In the beginning, Vespa had a serious opponent. Lambretta was a company with a similar history to Piaggio’s. Though Lambretta scooters were considered identically stylish, Vespa retained the larger share of the market. During the 1970s and 80s, more competition came on the market with India and the Southeast mass producing low-end, cheaper scooters for a market that worked to their advantage. However, most of those scooter models were based on Vespa licenses, and if you speak to someone who knows about scooters, there is only one brand worth mentioning, and that’s Vespa.
Over 16 million Vespa motor scooters have been produced in 13 countries and sold around the globe. From those first words, “It looks like a wasp!” Enrico Piaggio did not know that it was the beginning of a long and successful undertaking. From the first production venture in 1946, even the Italian language was inspired with the word “vespare,” or to go somewhere on a Vespa.

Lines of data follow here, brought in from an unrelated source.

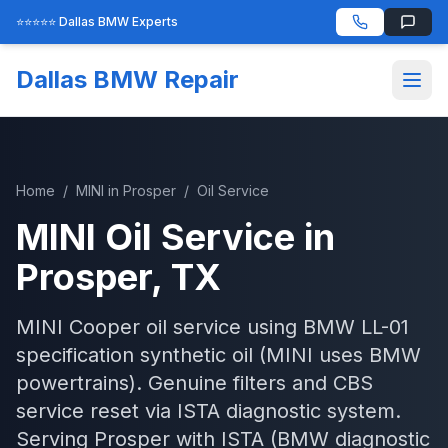
⭐⭐⭐⭐⭐ Dallas BMW Experts
Dallas BMW Repair
Home
/
MINI
in
Prosper
/
Oil Service
MINI
Oil Service
in
Prosper
, TX
MINI Cooper oil service using BMW LL-01
specification synthetic oil (MINI uses BMW
powertrains). Genuine filters and CBS
service reset via ISTA diagnostic system.
Serving
Prosper
with
ISTA (BMW diagnostic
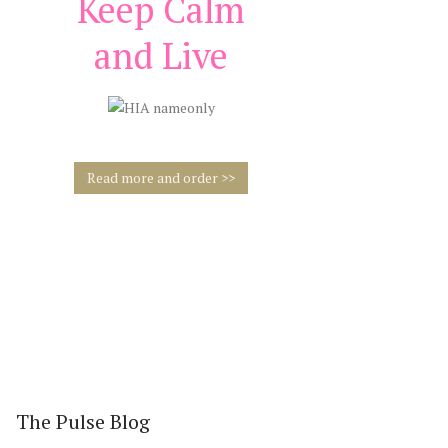
Keep Calm
and Live
Read more and order >>
FREE WELCOME
GIFT
Inner
The Pulse Blog
Inner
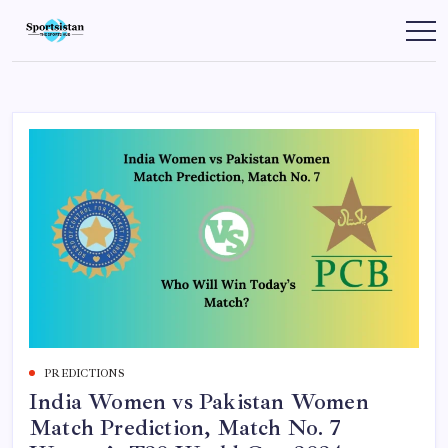
Skip
to
SportsIstan
content
PREDICTIONS
India Women vs Pakistan Women
Match Prediction, Match No. 7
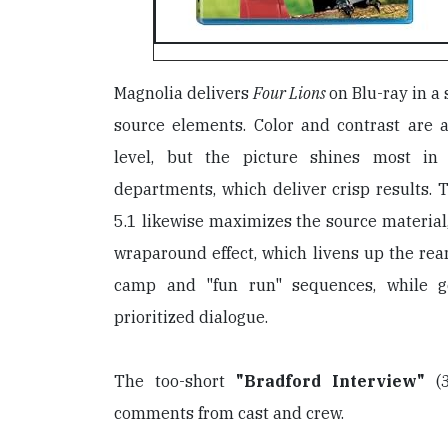
Magnolia delivers
Four Lions
on Blu-ray in a
source elements. Color and contrast are a
level, but the picture shines most in
departments, which deliver crisp results.
5.1 likewise maximizes the source material,
wraparound effect, which livens up the rear
camp and "fun run" sequences, while ge
prioritized dialogue.
The too-short
"Bradford Interview"
(3
comments from cast and crew.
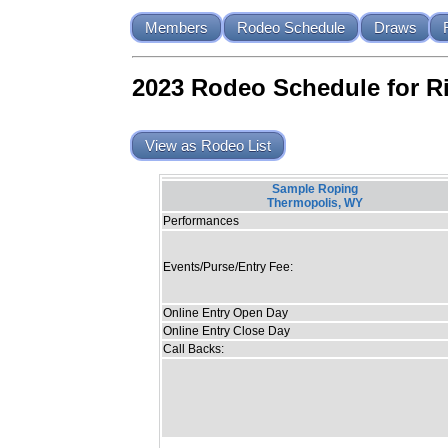
Members
Rodeo Schedule
Draws
2023 Rodeo Schedule for R
View as Rodeo List
Sample Roping
Thermopolis, WY
Performances
Events/Purse/Entry Fee:
Online Entry Open Day
Online Entry Close Day
Call Backs:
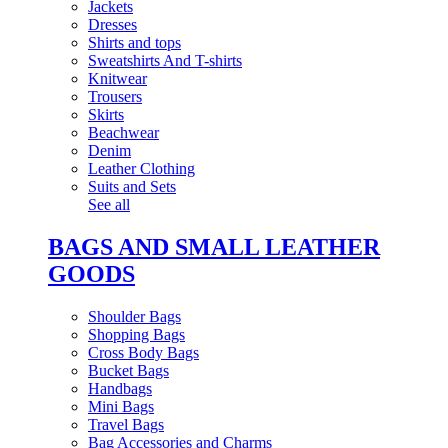
Jackets
Dresses
Shirts and tops
Sweatshirts And T-shirts
Knitwear
Trousers
Skirts
Beachwear
Denim
Leather Clothing
Suits and Sets
See all
BAGS AND SMALL LEATHER
GOODS
Shoulder Bags
Shopping Bags
Cross Body Bags
Bucket Bags
Handbags
Mini Bags
Travel Bags
Bag Accessories and Charms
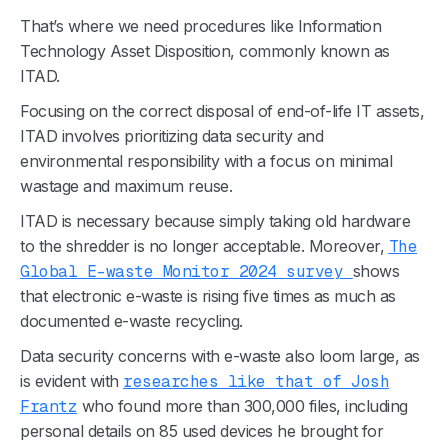
That’s where we need procedures like Information
Technology
Asset Disposition
, commonly known as
ITAD.
Focusing on the correct disposal of end-of-life IT assets,
ITAD involves prioritizing data security and
environmental responsibility
with a focus on minimal
wastage and maximum reuse.
ITAD is necessary because simply taking old hardware
to the shredder is no longer acceptable. Moreover,
The
Global E-waste Monitor 2024 survey
shows
that electronic e-waste is rising five times as much as
documented e-waste recycling.
Data security concerns with e-waste also loom large, as
is evident with
researches like that of Josh
Frantz
who found more than 300,000 files, including
personal details on 85 used devices he brought for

In spite of financial hardships in the 1980s and 90s, and several changes in proprietorship, the Piaggio Company and the Vespa brand are well-known and respected. The 21st Century has witnessed the reintroduction of Vespas in the North America market as well. Today, the Vespa scooter has taken on a more high-end worldly type style for long distance drives due to key upgrades in engine efficiency and supremacy. Piaggio launched the MP3 in 2007, a model vehicle with two-wheels in front and one in the back. A state-of-the-art suspension and computer monitored fuel injection makes the MP3 a modernistic and much desired scooter. For a large number of people, the Vespa is the idea combination of style, design, practicality, elegance, and functionality. It simply works! The Vespa is timeless; it goes beyond the fickleness of trends and exceeds the dimensions of time.